A standard 227 mm HE-FRAG rocket is 3.96 m long and weights 307 kg. It has a 120 kg warhead. The M270 also fires two types of cluster rockets, fitted with anti-tank submunitions and the AT-2 anti-tank mines. Warheads are interchangeable. It also fires newly developed guided munitions at a range of 60-100 km.
The M270 MLRS can also launch MGM-140 ATACMS (Army TACtical Missile System) tactical missiles. The misile has a range exceeding 150 km. Two of these missiles can be carried. Furthermore vehicle can carry a mix of one missile and a pack of six rockets.
The M270 is based on the modified M2 Bradley infantry fighting vehicle chassis. Vehicle is powered by the Cummins VTA-903T diesel engine, developing 500 horsepower. It has an armored cab, protecting the crew against small arms fire. It is also fitted with an NBC protection and automatic fire suppression systems.
Reloading of the vehicle is made by its crew during 5-10 minutes. It is assisted by an integrated crane. Reloads are carried in the M985 high mobility utility truck.
M270 fought for the first time in the 1991 Gulf War where it proved successful in its role.

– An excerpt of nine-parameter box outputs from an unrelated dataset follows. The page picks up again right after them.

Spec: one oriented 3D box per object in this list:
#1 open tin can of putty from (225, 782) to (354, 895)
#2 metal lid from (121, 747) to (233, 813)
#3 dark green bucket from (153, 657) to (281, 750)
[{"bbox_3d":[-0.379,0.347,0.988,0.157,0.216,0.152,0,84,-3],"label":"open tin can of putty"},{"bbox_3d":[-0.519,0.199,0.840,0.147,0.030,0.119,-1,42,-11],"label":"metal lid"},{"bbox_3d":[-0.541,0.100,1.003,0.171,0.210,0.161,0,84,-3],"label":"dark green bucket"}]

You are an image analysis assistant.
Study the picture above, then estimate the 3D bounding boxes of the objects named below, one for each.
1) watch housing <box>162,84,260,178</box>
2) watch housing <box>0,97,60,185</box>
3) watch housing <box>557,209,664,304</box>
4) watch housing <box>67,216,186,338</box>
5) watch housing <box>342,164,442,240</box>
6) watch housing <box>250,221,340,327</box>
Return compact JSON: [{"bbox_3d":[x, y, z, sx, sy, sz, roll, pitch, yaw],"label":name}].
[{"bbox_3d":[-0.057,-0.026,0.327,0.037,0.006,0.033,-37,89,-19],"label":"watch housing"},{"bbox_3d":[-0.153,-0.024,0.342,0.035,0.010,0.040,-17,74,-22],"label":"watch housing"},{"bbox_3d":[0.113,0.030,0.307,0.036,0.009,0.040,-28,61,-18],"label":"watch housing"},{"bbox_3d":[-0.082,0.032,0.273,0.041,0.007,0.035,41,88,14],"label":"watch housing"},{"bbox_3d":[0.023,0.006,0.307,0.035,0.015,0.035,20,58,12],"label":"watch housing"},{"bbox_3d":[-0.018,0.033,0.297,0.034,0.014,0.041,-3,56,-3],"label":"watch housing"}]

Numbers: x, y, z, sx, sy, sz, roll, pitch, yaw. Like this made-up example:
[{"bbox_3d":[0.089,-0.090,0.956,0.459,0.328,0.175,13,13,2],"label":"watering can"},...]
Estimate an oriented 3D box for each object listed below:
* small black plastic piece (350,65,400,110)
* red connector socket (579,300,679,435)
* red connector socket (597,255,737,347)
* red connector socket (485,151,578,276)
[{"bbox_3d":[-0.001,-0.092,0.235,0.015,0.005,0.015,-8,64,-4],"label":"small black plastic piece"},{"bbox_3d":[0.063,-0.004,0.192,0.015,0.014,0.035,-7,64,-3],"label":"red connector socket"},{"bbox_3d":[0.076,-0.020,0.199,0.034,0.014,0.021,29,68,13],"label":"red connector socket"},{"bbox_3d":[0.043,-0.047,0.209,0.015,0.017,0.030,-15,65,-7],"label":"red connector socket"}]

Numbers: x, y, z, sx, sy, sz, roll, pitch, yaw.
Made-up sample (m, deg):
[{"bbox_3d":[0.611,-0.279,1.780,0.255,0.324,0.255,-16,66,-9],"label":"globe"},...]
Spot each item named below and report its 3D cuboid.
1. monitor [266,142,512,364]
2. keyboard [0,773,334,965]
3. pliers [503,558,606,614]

The MLRS has since been used in numerous military engagements, including the 2003 invasion of Iraq.
In the trend of developing smart rocket artillery, recently Lockheed Martin has introduced a new type of missile called GMLRS. This ammunition is guided by GPS and a single 200 lb (91 kg) high-explosive warhead. The launch range of the new ammunition is up to 70km. The first use of the GMLRS was in September 2005 in Iraq.